### ASSIGNED TASK A
Please copy the records word for word from the line with "Informationen bezüglich des Routings von" to the line with "betrügerische Transaktionen, unerlaubte", including both of those lines.

*** Opening of TEXT SECTION ***

Latency + throughput targets (requirements):

• p99.9 < milliseconds order for deployed service responses.
• Hundreds RPS regular rate for the busiest model.
• One order of magnitude higher during sales events.

Load-test measured results (4-minute continuous, m5 family):

Instance	Count	Rate	Success	p99
ml.m5.large	1	200 RPS	high	< 80 ms
ml.m5.large	≥ 4	400 RPS	~100%	< 50 ms
ml.m5.4xlarge or ml.m5.12xlarge	≥ 2	1000 RPS	kept	< 200 ms

Cost / timing:

• Up to 200% cost increase projected and accepted as migration tax.
• 50% scale-up time reduction per SageMaker endpoint instance addition vs legacy system.
• 9 months cross-team collaboration length.

History:

• Pre-2015: Python + scikit-learn.
• 2015: migrated to Scala + Spark for scale.
• 2020: started exploring ML Platform tooling.
• 2021-02-15: this post (retrospective).

Architecture

Legacy (2015–2020, pre-migration)

Scala + Spark monolithic application; one big instance serving all models; feature preprocessing + model training coupled on the same cluster; custom code for functionality later available as managed services.

*** Close of TEXT SECTION ***
*** Opening of MATERIAL SUPPLIED ***

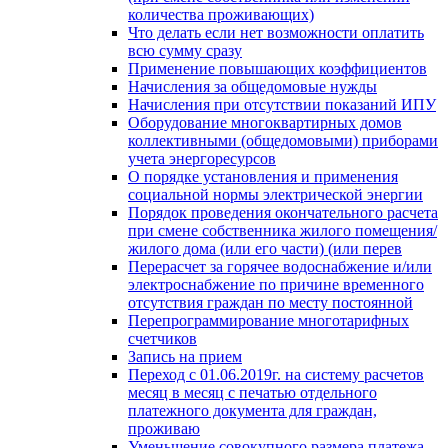
количества проживающих)
Что делать если нет возможности оплатить
всю сумму сразу
Применение повышающих коэффициентов
Начисления за общедомовые нужды
Начисления при отсутствии показаний ИПУ
Оборудование многоквартирных домов
коллективными (общедомовыми) приборами
учета энергоресурсов
О порядке установления и применения
социальной нормы электрической энергии
Порядок проведения окончательного расчета
при смене собственника жилого помещения/
жилого дома (или его части) (или перев
Перерасчет за горячее водоснабжение и/или
электроснабжение по причине временного
отсутствия граждан по месту постоянной
Перепрограммирование многотарифных
счетчиков
Запись на прием
Переход с 01.06.2019г. на систему расчетов
месяц в месяц с печатью отдельного
платежного документа для граждан,
проживаю
Уменьшение совокупного размера платежа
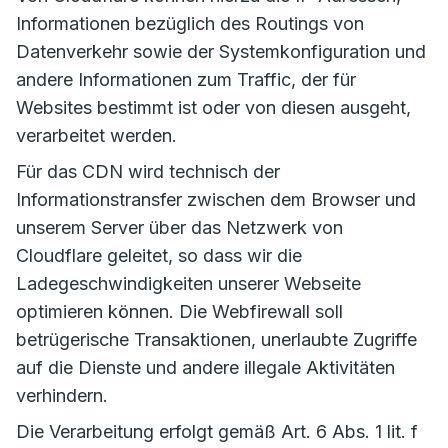
Informationen bezüglich des Routings von
Datenverkehr sowie der Systemkonfiguration und
andere Informationen zum Traffic, der für
Websites bestimmt ist oder von diesen ausgeht,
verarbeitet werden.
Für das CDN wird technisch der
Informationstransfer zwischen dem Browser und
unserem Server über das Netzwerk von
Cloudflare geleitet, so dass wir die
Ladegeschwindigkeiten unserer Webseite
optimieren können. Die Webfirewall soll
betrügerische Transaktionen, unerlaubte Zugriffe
auf die Dienste und andere illegale Aktivitäten
verhindern.
Die Verarbeitung erfolgt gemäß Art. 6 Abs. 1 lit. f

*** Close of MATERIAL SUPPLIED ***

### ASSIGNED TASK B
According to the migration notes, what cost increase was projected and accepted as a migration tax?

### WRITTEN REPLY A
Informationen bezüglich des Routings von
Datenverkehr sowie der Systemkonfiguration und
andere Informationen zum Traffic, der für
Websites bestimmt ist oder von diesen ausgeht,
verarbeitet werden.
Für das CDN wird technisch der
Informationstransfer zwischen dem Browser und
unserem Server über das Netzwerk von
Cloudflare geleitet, so dass wir die
Ladegeschwindigkeiten unserer Webseite
optimieren können. Die Webfirewall soll
betrügerische Transaktionen, unerlaubte Zugriffe

### WRITTEN REPLY B
An increase of up to 200%.